Sciatica affects 40% of American adults at some point in their lives. At Texas Neuro Spine, Sebastian Villarreal, MD, and George Galvan, MD, know how serious this type of nerve pain is and how severely it can disrupt your life. At their three office locations in San Antonio and one in Kerrville, Texas, they prescribe and deliver the world’s most advanced cutting-edge solutions to end sciatica pain and frustration. Call the office nearest you or book an appointment using online scheduling today.

Sciatica Q & A

What is sciatica?

Sciatica is a type of pain that starts in your hip and lower back area, then radiates down your leg as far as the knee. The affected nerve, your sciatic nerve, delivers impulses to your legs and feet.

The sciatic nerve has left and right branches, which go down each leg. Usually, sciatica pain affects one branch, so it’s typically on your left or right side only.

Sciatica can vary in severity, from minor soreness to a very sharp, stabbing, or burning kind of pain. Symptoms often occur sporadically and may suddenly hit when you make involuntary movements like coughing.

What causes sciatica?

Any spinal nerve damage or pressure can cause sciatic nerve pain. The most common causes include disc herniation, bony protrusions in the spine (bone spurs), and spinal narrowing (lumbar spinal stenosis). Less commonly, infections and tumors can lead to sciatica.

Some factors can contribute to sciatica, such as obesity, poor physical condition (lack of strong core muscles), poor posture, and body changes during pregnancy.

Certain conditions can cause pain that’s similar to sciatic nerve pain. For example, sacroiliac joint dysfunction may cause radiating sciatica-like pain. But, it’s a completely different issue because it involves a joint rather than a nerve.

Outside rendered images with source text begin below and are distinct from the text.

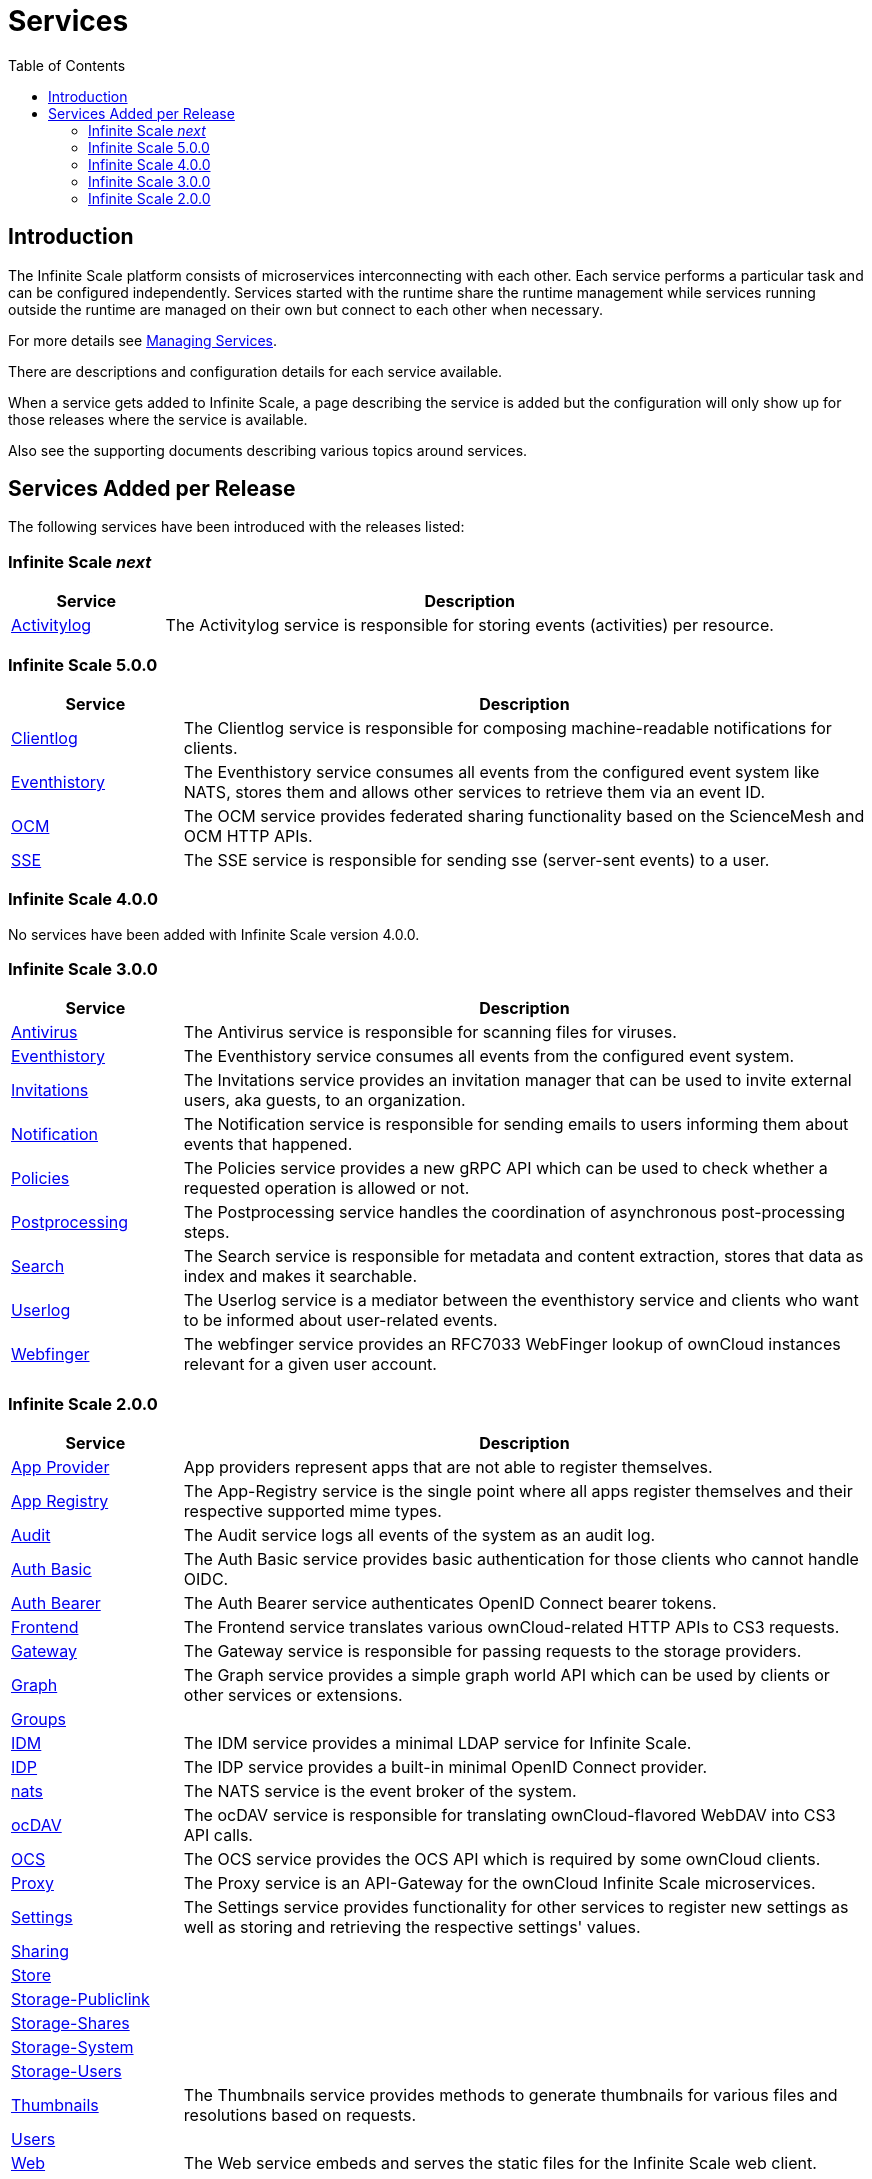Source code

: = Services
:toc: right
:description: The Infinite Scale platform consists of microservices interconnecting with each other. Each service performs a particular task and can be configured independently.

== Introduction

{description} Services started with the runtime share the runtime management while services running outside the runtime are managed on their own but connect to each other when necessary.

For more details see xref:deployment/general/general-info.adoc#managing-services[Managing Services].

There are descriptions and configuration details for each service available.

When a service gets added to Infinite Scale, a page describing the service is added but the configuration will only show up for those releases where the service is available.

Also see the supporting documents describing various topics around services.

== Services Added per Release

The following services have been introduced with the releases listed:

=== Infinite Scale _next_

[width="100%",cols="20%,~",options="header"]
|===
| Service
| Description

| xref:{s-path}/activitylog.adoc[Activitylog]
| The Activitylog service is responsible for storing events (activities) per resource.
|===

=== Infinite Scale 5.0.0

[width="100%",cols="20%,~",options="header"]
|===
| Service
| Description

| xref:{s-path}/clientlog.adoc[Clientlog]
| The Clientlog service is responsible for composing machine-readable notifications for clients.

| xref:{s-path}/eventhistory.adoc[Eventhistory]
| The Eventhistory service consumes all events from the configured event system like NATS, stores them and allows other services to retrieve them via an event ID.

| xref:{s-path}/ocm.adoc[OCM]
| The OCM service provides federated sharing functionality based on the ScienceMesh and OCM HTTP APIs.

| xref:{s-path}/sse.adoc[SSE]
| The  SSE service is responsible for sending sse (server-sent events) to a user.
|===

=== Infinite Scale 4.0.0

No services have been added with Infinite Scale version 4.0.0.

=== Infinite Scale 3.0.0

[width="100%",cols="20%,~",options="header"]
|===
| Service
| Description

| xref:{s-path}/antivirus.adoc[Antivirus]
| The Antivirus service is responsible for scanning files for viruses.

| xref:{s-path}/eventhistory.adoc[Eventhistory]
| The Eventhistory service consumes all events from the configured event system.

| xref:{s-path}/invitations.adoc[Invitations]
| The Invitations service provides an invitation manager that can be used to invite external users, aka guests, to an organization.

| xref:{s-path}/notifications.adoc[Notification]
| The Notification service is responsible for sending emails to users informing them about events that happened.

| xref:{s-path}/policies.adoc[Policies]
| The Policies service provides a new gRPC API which can be used to check whether a requested operation is allowed or not.

| xref:{s-path}/postprocessing.adoc[Postprocessing]
| The Postprocessing service handles the coordination of asynchronous post-processing steps.

| xref:{s-path}/search.adoc[Search]
| The Search service is responsible for metadata and content extraction, stores that data as index and makes it searchable.

| xref:{s-path}/userlog.adoc[Userlog]
| The Userlog service is a mediator between the eventhistory service and clients who want to be informed about user-related events.

| xref:{s-path}/webfinger.adoc[Webfinger]
| The webfinger service provides an RFC7033 WebFinger lookup of ownCloud instances relevant for a given user account.
|===

=== Infinite Scale 2.0.0

[width="100%",cols="20%,~",options="header"]
|===
| Service
| Description

| xref:{s-path}/app-provider.adoc[App Provider]
| App providers represent apps that are not able to register themselves.

| xref:{s-path}/app-registry.adoc[App Registry]
| The App-Registry service is the single point where all apps register themselves and their respective supported mime types.

| xref:{s-path}/audit.adoc[Audit]
| The Audit service logs all events of the system as an audit log.

| xref:{s-path}/auth-basic.adoc[Auth Basic]
| The Auth Basic service provides basic authentication for those clients who cannot handle OIDC.

| xref:{s-path}/auth-bearer.adoc[Auth Bearer]
| The Auth Bearer service authenticates OpenID Connect bearer tokens.

| xref:{s-path}/frontend.adoc[Frontend]
| The Frontend service translates various ownCloud-related HTTP APIs to CS3 requests.

| xref:{s-path}/gateway.adoc[Gateway]
| The Gateway service is responsible for passing requests to the storage providers.

| xref:{s-path}/graph.adoc[Graph]
| The Graph service provides a simple graph world API which can be used by clients or other services or extensions.

| xref:{s-path}/groups.adoc[Groups]
|

| xref:{s-path}/idm.adoc[IDM]
| The IDM service provides a minimal LDAP service for Infinite Scale.

| xref:{s-path}/idp.adoc[IDP]
| The IDP service provides a built-in minimal OpenID Connect provider.

| xref:{s-path}/nats.adoc[nats]
| The NATS service is the event broker of the system.

| xref:{s-path}/ocdav.adoc[ocDAV]
| The ocDAV service is responsible for translating ownCloud-flavored WebDAV into CS3 API calls.

| xref:{s-path}/ocs.adoc[OCS]
| The OCS service provides the OCS API which is required by some ownCloud clients.

| xref:{s-path}/proxy.adoc[Proxy]
| The Proxy service is an API-Gateway for the ownCloud Infinite Scale microservices.

| xref:{s-path}/settings.adoc[Settings]
| The Settings service provides functionality for other services to register new settings as well as storing and retrieving the respective settings' values.

| xref:{s-path}/sharing.adoc[Sharing]
|

| xref:{s-path}/store.adoc[Store]
|

| xref:{s-path}/storage-publiclink.adoc[Storage-Publiclink]
|

| xref:{s-path}/storage-shares.adoc[Storage-Shares]
|

| xref:{s-path}/storage-system.adoc[Storage-System]
|

| xref:{s-path}/storage-users.adoc[Storage-Users]
|

| xref:{s-path}/thumbnails.adoc[Thumbnails]
| The Thumbnails service provides methods to generate thumbnails for various files and resolutions based on requests.

| xref:{s-path}/users.adoc[Users]
|

| xref:{s-path}/web.adoc[Web]
| The Web service embeds and serves the static files for the Infinite Scale web client.

| xref:{s-path}/webdav.adoc[Webdav]
| The WebDAV service, like the ocdav service, provides a HTTP API following the WebDAV protocol.
|===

Texas Neuro Spine identifies the cause of your sciatica pain to recommend the most effective long-term pain relief treatment for you.

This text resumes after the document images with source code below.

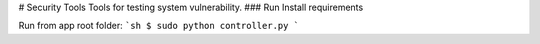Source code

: # Security Tools
Tools for testing system vulnerability.
### Run
Install requirements

Run from app root folder:
```sh
$ sudo python controller.py
```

How do you treat sciatica?

Sciatica treatment usually includes conservative care to start, such as:

  • Anti-inflammatory medication
  • Heat and ice application
  • Physical therapy
  • Corticosteroid and anesthetic injections

If conservative care fails, a spinal cord stimulator, which masks pain impulses, or an intrathecal pain pump, which delivers medication directly at the site of the sciatica pain, may help.

If you have severe nerve damage symptoms like loss of bladder control or pronounced leg weakness, minimally invasive spine surgery may be the best solution.

Surgical procedures for severe sciatica include:

Microdiscectomy

Microdiscectomy is often effective for sciatica pain related to lumbar disc herniation. In this procedure, your surgeon removes the part of the disc, usually a fragment, that’s pressing on the sciatic nerve.

Laminectomy

Laminectomy can be an effective procedure for sciatica related to lumbar spinal stenosis. In this procedure, your surgeon removes the lamina, the top of the spinal canal, to make more space for your nerves. This relieves the pressure causing your sciatica.

The surgeons at Texas Neuro Spine can also perform minimally invasive procedures to remove bony growths, ligament overgrowth, or other issues that led to your sciatica to finally end your symptoms.